必須科目、宮沢賢治
地元に生まれてきたからには……という気負いはないっす。
※M家への他意などございませんから!!
岩手県生まれで岩手県育ち。と、いうか花巻生まれです、はい。
十数年前に、東京で読書関係の勉強会に出た時に
「住まいは遠野です」で
「おう……」と、いうざわめき。
「生まれは花巻です」で
「うおぉぉぉ!!」と、いうどよめき。
これって、一部の読書クラスタには羨ましがられたりしますが、住んでみればどちらも一地方都市というか田舎ですよ。
賢治の地元で生まれたからには、子どものころからそれはそれは賢治作品が身近にあり……身近にありすぎて、アレルギーな感じでした。
主要な作品くらいしか読まなかったし、「雨ニモ負ケズ」の詩も暗唱しなかったです(熱心な先生が担任にあたると、やっていたけど)。
そんな私が司書という仕事をしていたときに、勤めていた館で宮沢賢治展をすることになりました。
館長の「じゃあ、担当はたびーさんで。(だって花巻生まれだし)」一言で賢治と向き合うことに。
年表を作ったり、花巻でゆかりの場所をまわって写真を撮ったり。
ああ、花巻生まれというだけで「賢治」なわけですね。
「あのね、館長。賢治の母方の実家は花巻では三本の指にはいるくらいの有力者で、現に商工会の会長はそこの社長さんだし、まあその色々と言えないことはあるけれど、とにかく皆さんが思い描くような「賢治」の親戚はあまりいないんだよ」と言いたくなったりしましたが、言わずにおきました(書かずにおきます)。
賢治アレな私でしたが、一冊の本との出会いで変わってきます。
それは
『宮沢賢治の青春―“ただ一人の友”保阪嘉内をめぐって』 (角川文庫)
菅原 千恵子/著
これには、賢治と親友の保阪の「濃い目の友情」が描かれていました(研究書ですよ)。それで、私のなかで合点が行ったのが『銀河鉄道の夜』のジョバンニとカムパネルラ二人の関係でした。
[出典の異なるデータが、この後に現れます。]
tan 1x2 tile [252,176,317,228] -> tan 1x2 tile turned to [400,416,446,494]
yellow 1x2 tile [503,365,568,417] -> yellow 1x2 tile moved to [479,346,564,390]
ジョバンニとカムパネルラって、読んでいて始終モヤモヤしていたんですよ。それで本書を読んで分かりました。
「二人は両片想い(しかも相手が自分を好いていると薄々感じている)にも関わらず、いまだ告白していない状態」
これだ!! これでスッキリした。
本書で語られる、同級生への濃い目の友情というか微妙に透けて見える同性愛的な情愛。
くう、これだ……。
これだったんだ。
ああ、すっきりしたぜ。
これで賢治を愛せる。
ま、それは結局は裏打が希薄なことなんだろうけれど。賢治は入院先の看護婦との結婚したいと父(この父との関係もまた切ないのな)に伝えて大反対されて諦めたり、社会人になってから付き合っていた女性もいたようだし、断定はできませんが生涯独身で童貞だったそうです。
ものを書くようになってから読み返す賢治は、やはりとても偉大だと思います。
ことに、方言バリバリで書かれた『風の又三郎』など、よくもまあ当時これだけ方言を入れた作品を発表したものだと驚愕します。
私は『狼森と笊森 盗人森』『水仙月の四日』が好きです。
記念館に勤めていた友人にそれを言ったら、「どっちもマイナー作品だよ」と言われましたが。
あ、『雪渡り』もすきですよー。
図書館では、その後「石川啄木展」もしました。
知れば知るほど、啄木の破壊破滅ぶり半端ねぇ……ベビーフェイスでなんと恐ろしい。そして賢治のカッキリ十学年上の先輩です。